The family moved to Mumbai in the days before the ruling in pursuit of treatment for the teen. Because she is too ill to move back to Delhi and because the teen's drug regimen will eventually include delamanid, which government facilities don't have access to, the patient's doctor will be able to procure and treat her with bedaquiline as well. Most TB patients receiving bedaquiline are required to be treated at government-run facilities.

But TB specialists are far from reaching a consensus on the safety and success rate of bedaquiline.

The drug is manufactured by the Johnson & Johnson subsidiary, Janssen Pharmaceuticals, under the trade name, . In preliminary clinical trials, it was effective at clearing TB bacteria from sputum samples, a proxy for recovery from TB infection. But there were concerns about high rates of heart problems and more deaths (from various causes) among those treated with the drug than in the control group that did not receive the drug. That troubled TB researchers and clinicians. Since the drug's approval, those problems have not been widely seen in patients taking bedaquiline.

"Normally we would not even have talked about licensing a drug like that but there was such a desperate need for treating MDR [multiple drug-resistant] and XDR patients," said Clifton Barry, chief of the Tuberculosis Research Section at the National Institute of Allergy and Infectious Disease. "That's the tension that's spilling over into the Indian situation. The scientific evidence is not perfect, but the need is so great."

Since its introduction, the drug has helped TB cases that seemed hopeless and side effects have not been a major problem so far, as TB specialists initially feared. Furin said that of the nearly 6,000 patients who have received bedaquiline so far, there is an approximate 80 percent cure rate. But that group, Barry pointed out, is highly vetted and followed carefully by doctors. The population who would be included in a rigorous and large-scale clinical trial of the drug would be markedly different. But the only trial of that kind just started enrolling participants in 2016, so no data is available yet.
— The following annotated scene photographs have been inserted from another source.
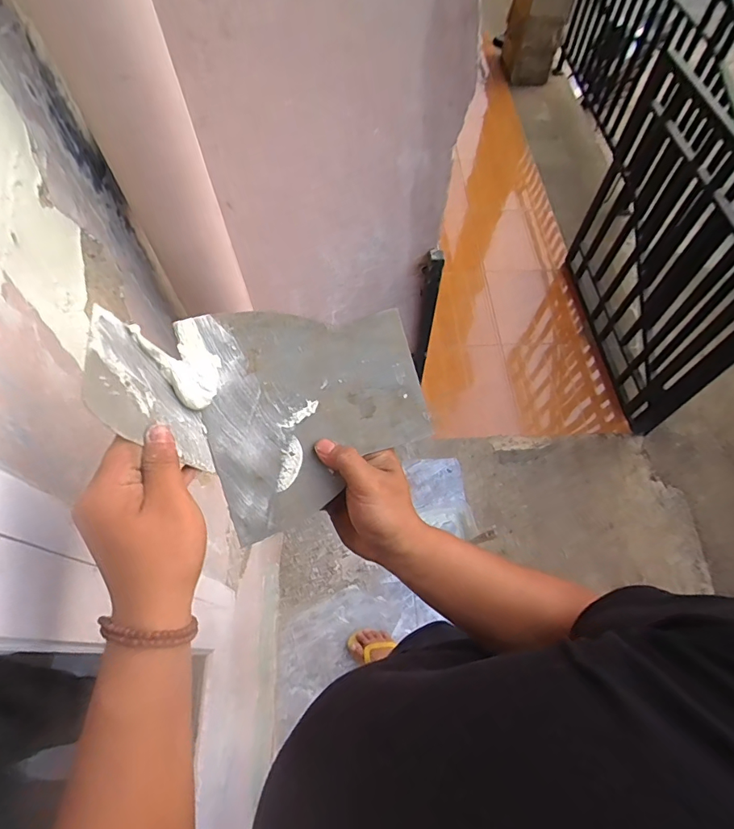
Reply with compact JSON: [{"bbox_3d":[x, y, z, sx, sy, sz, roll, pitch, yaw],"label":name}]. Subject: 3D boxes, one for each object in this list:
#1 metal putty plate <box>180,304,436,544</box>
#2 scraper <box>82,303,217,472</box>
[{"bbox_3d":[-0.045,-0.010,0.386,0.183,0.011,0.182,-17,89,-8],"label":"metal putty plate"},{"bbox_3d":[-0.153,-0.012,0.329,0.006,0.122,0.078,-16,63,12],"label":"scraper"}]

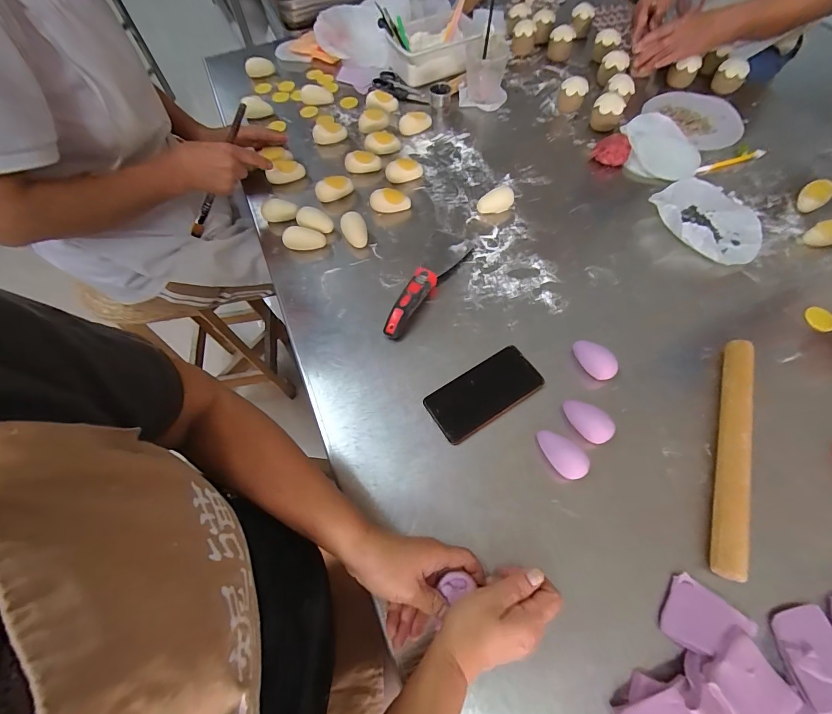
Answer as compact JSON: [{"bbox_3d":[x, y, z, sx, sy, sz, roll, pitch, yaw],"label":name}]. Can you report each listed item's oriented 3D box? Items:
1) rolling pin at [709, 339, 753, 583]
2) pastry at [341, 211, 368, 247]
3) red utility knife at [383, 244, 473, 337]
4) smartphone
[{"bbox_3d":[0.387,0.109,0.462,0.028,0.031,0.302,21,65,12],"label":"rolling pin"},{"bbox_3d":[-0.106,-0.217,0.642,0.041,0.033,0.052,-12,62,-5],"label":"pastry"},{"bbox_3d":[0.017,-0.119,0.589,0.035,0.032,0.216,32,67,17],"label":"red utility knife"},{"bbox_3d":[0.094,0.049,0.510,0.154,0.012,0.076,-30,65,-13],"label":"smartphone"}]

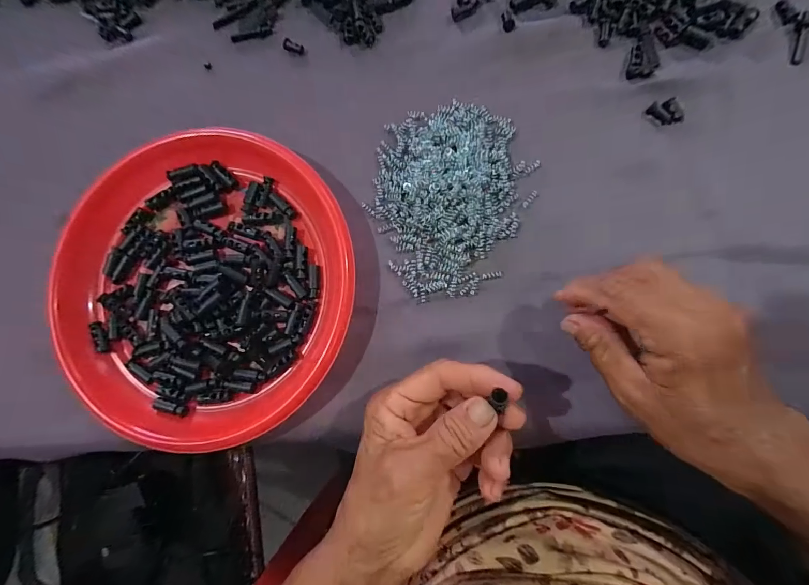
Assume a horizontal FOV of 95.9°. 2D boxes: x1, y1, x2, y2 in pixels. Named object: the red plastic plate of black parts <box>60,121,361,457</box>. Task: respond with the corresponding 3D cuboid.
[{"bbox_3d":[-0.151,-0.007,0.273,0.220,0.025,0.220,-1,84,6],"label":"red plastic plate of black parts"}]

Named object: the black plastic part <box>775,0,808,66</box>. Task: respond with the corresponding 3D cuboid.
[{"bbox_3d":[0.275,-0.185,0.255,0.013,0.007,0.048,-9,82,5],"label":"black plastic part"}]

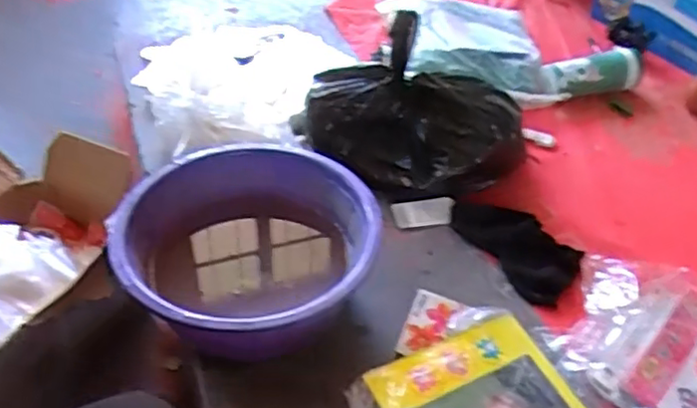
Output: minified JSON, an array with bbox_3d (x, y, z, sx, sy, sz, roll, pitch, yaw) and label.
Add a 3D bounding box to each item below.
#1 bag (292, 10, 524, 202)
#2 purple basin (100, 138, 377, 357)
[{"bbox_3d":[0.092,-0.133,0.890,0.313,0.215,0.163,5,42,3],"label":"bag"},{"bbox_3d":[-0.123,0.055,0.758,0.295,0.128,0.293,1,42,-1],"label":"purple basin"}]

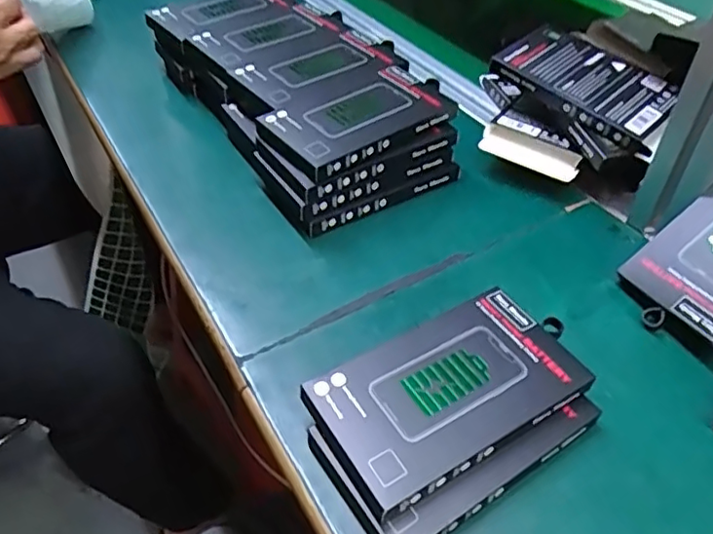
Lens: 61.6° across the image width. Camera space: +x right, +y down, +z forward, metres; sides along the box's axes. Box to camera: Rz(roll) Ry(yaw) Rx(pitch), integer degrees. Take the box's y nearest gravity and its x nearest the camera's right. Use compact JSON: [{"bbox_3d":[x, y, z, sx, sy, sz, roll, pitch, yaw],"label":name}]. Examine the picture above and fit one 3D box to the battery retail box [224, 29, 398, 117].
[{"bbox_3d":[-0.028,-0.163,0.506,0.145,0.023,0.078,-25,50,-25],"label":"battery retail box"}]

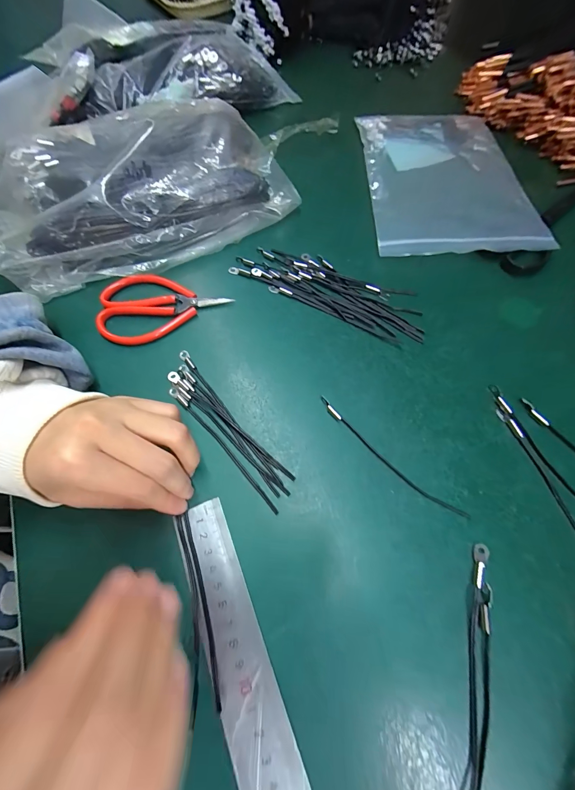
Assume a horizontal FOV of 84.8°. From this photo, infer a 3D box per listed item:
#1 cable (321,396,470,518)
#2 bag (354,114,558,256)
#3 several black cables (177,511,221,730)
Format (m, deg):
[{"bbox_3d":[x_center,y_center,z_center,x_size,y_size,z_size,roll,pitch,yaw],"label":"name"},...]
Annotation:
[{"bbox_3d":[0.069,0.042,0.220,0.122,0.004,0.010,40,73,18],"label":"cable"},{"bbox_3d":[0.163,-0.232,0.335,0.152,0.013,0.225,-1,65,2],"label":"bag"},{"bbox_3d":[-0.055,0.122,0.186,0.016,0.006,0.101,-17,63,-5],"label":"several black cables"}]

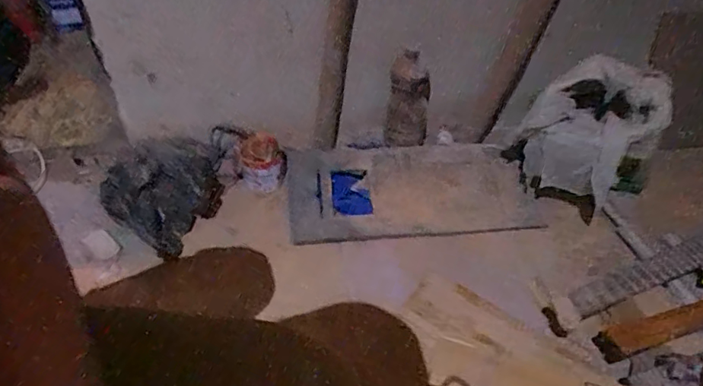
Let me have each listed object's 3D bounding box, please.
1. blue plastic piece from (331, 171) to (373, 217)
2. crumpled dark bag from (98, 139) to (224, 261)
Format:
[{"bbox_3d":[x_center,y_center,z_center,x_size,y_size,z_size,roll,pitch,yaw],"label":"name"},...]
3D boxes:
[{"bbox_3d":[-0.002,0.001,1.315,0.094,0.020,0.130,-9,63,2],"label":"blue plastic piece"},{"bbox_3d":[-0.457,-0.015,1.288,0.220,0.150,0.298,17,47,16],"label":"crumpled dark bag"}]

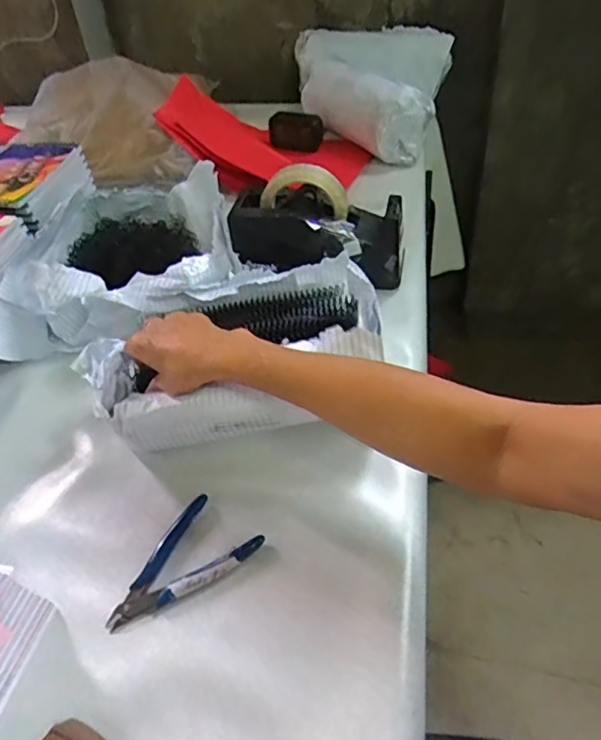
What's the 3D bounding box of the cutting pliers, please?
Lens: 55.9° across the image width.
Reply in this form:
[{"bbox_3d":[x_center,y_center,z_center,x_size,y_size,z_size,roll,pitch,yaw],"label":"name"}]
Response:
[{"bbox_3d":[-0.097,0.154,0.441,0.070,0.009,0.118,29,55,32],"label":"cutting pliers"}]

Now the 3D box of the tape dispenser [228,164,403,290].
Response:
[{"bbox_3d":[0.018,-0.167,0.662,0.198,0.111,0.074,3,45,11],"label":"tape dispenser"}]

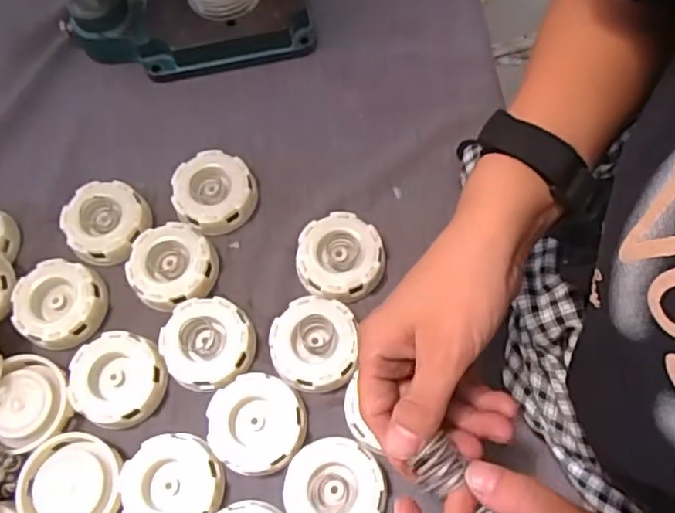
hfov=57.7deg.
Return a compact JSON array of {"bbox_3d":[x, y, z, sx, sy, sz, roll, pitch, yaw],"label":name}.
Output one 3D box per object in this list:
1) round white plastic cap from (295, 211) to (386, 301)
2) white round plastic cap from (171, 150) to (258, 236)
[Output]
[{"bbox_3d":[0.002,0.000,0.435,0.060,0.018,0.059,-2,67,4],"label":"round white plastic cap"},{"bbox_3d":[-0.093,-0.050,0.462,0.060,0.019,0.059,-2,67,4],"label":"white round plastic cap"}]

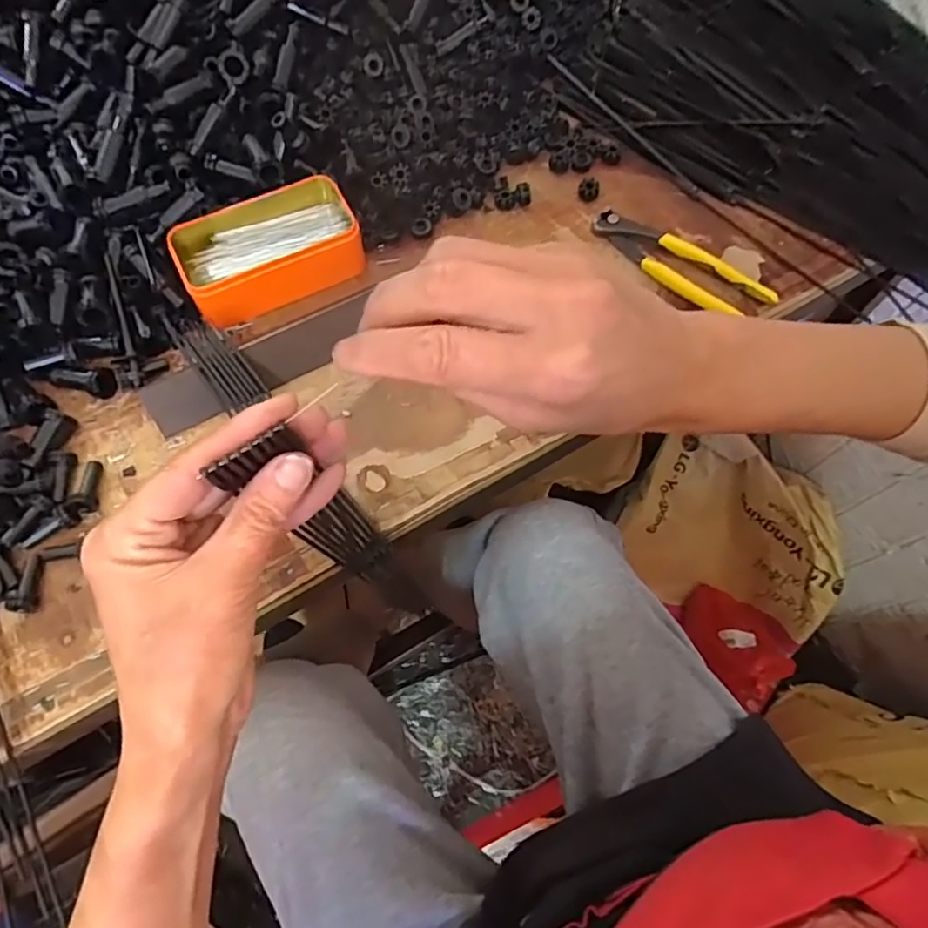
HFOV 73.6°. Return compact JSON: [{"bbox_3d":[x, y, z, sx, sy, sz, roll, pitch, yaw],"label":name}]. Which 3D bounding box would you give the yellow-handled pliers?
[{"bbox_3d":[0.183,-0.174,0.532,0.044,0.017,0.162,-42,71,-16],"label":"yellow-handled pliers"}]

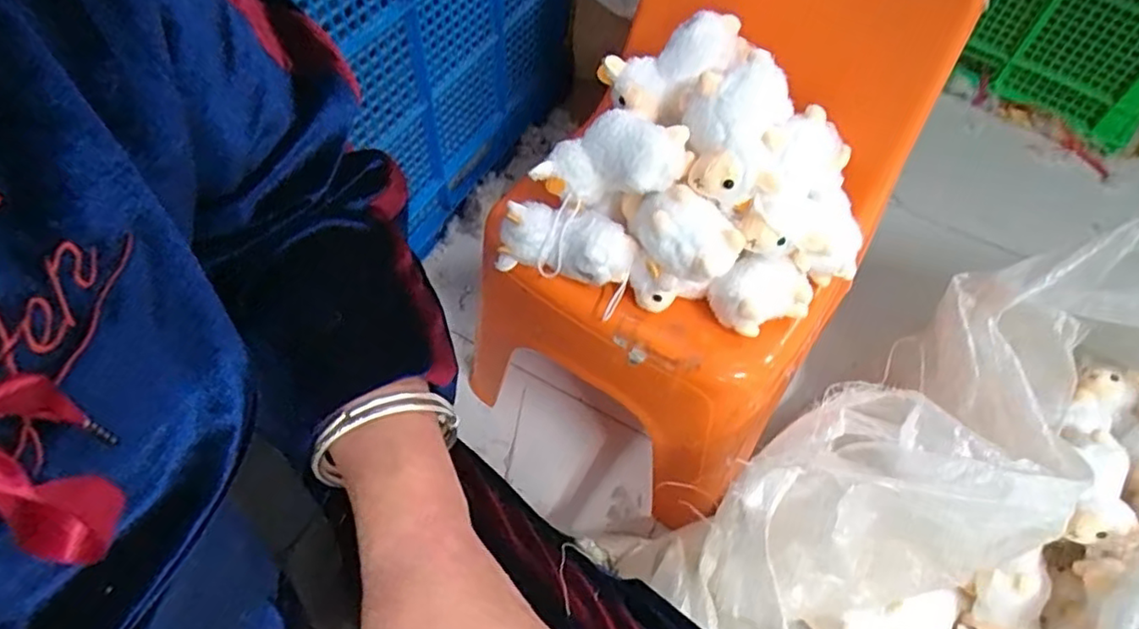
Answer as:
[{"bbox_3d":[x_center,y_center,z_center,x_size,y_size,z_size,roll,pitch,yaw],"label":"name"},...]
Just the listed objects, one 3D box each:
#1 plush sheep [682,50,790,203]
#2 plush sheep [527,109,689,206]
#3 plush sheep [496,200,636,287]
[{"bbox_3d":[0.133,-0.154,0.513,0.084,0.061,0.114,13,58,6],"label":"plush sheep"},{"bbox_3d":[0.038,-0.130,0.535,0.126,0.062,0.067,-4,52,33],"label":"plush sheep"},{"bbox_3d":[-0.002,-0.065,0.568,0.120,0.056,0.058,20,59,10],"label":"plush sheep"}]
"You can get fooled by statistical flukes in a Phase 2 [trial] which is relatively small, which is all that they've done so far," said Barry. Larger Phase 3 trials would confirm or refute the risks found in earlier Phase 2 trials, which are usually done in smaller populations. The lack of side effects in patients who have received bedaquiline since the FDA approved the drug in 2012 is reassuring, he said, adding that a rigorous large-scale clinical trial would be more likely to uncover any potential problems with the drug.

Public health officials in each country using bedaquiline strictly regulate the drug and carefully monitor patients, not just because of fears about drug toxicity but because of the specter of bedaquiline resistance. Indiscriminate use of older TB drugs is partially responsible for TB drug resistance. The approach India and a few other countries such as Mexico and Brazil have taken has been conservative, but Barry believes "the caution is advisable."

"It's heartbreaking to read cases like that," Barry said. "If that was my daughter, I'd absolutely want her to get bedaquiline, no questions about it. But, you know, if I put my scientist, clinical trials, drug developer hat on, I'd say, [rollout] needs to be done carefully before being done widely."

This case highlights the tightrope that public health officials must walk. Maintaining the integrity of a national TB program requires painful choices that may include turning away dying patients who come knocking at the door.

As a result of the ruling, the Indian government will now open the door to those patients.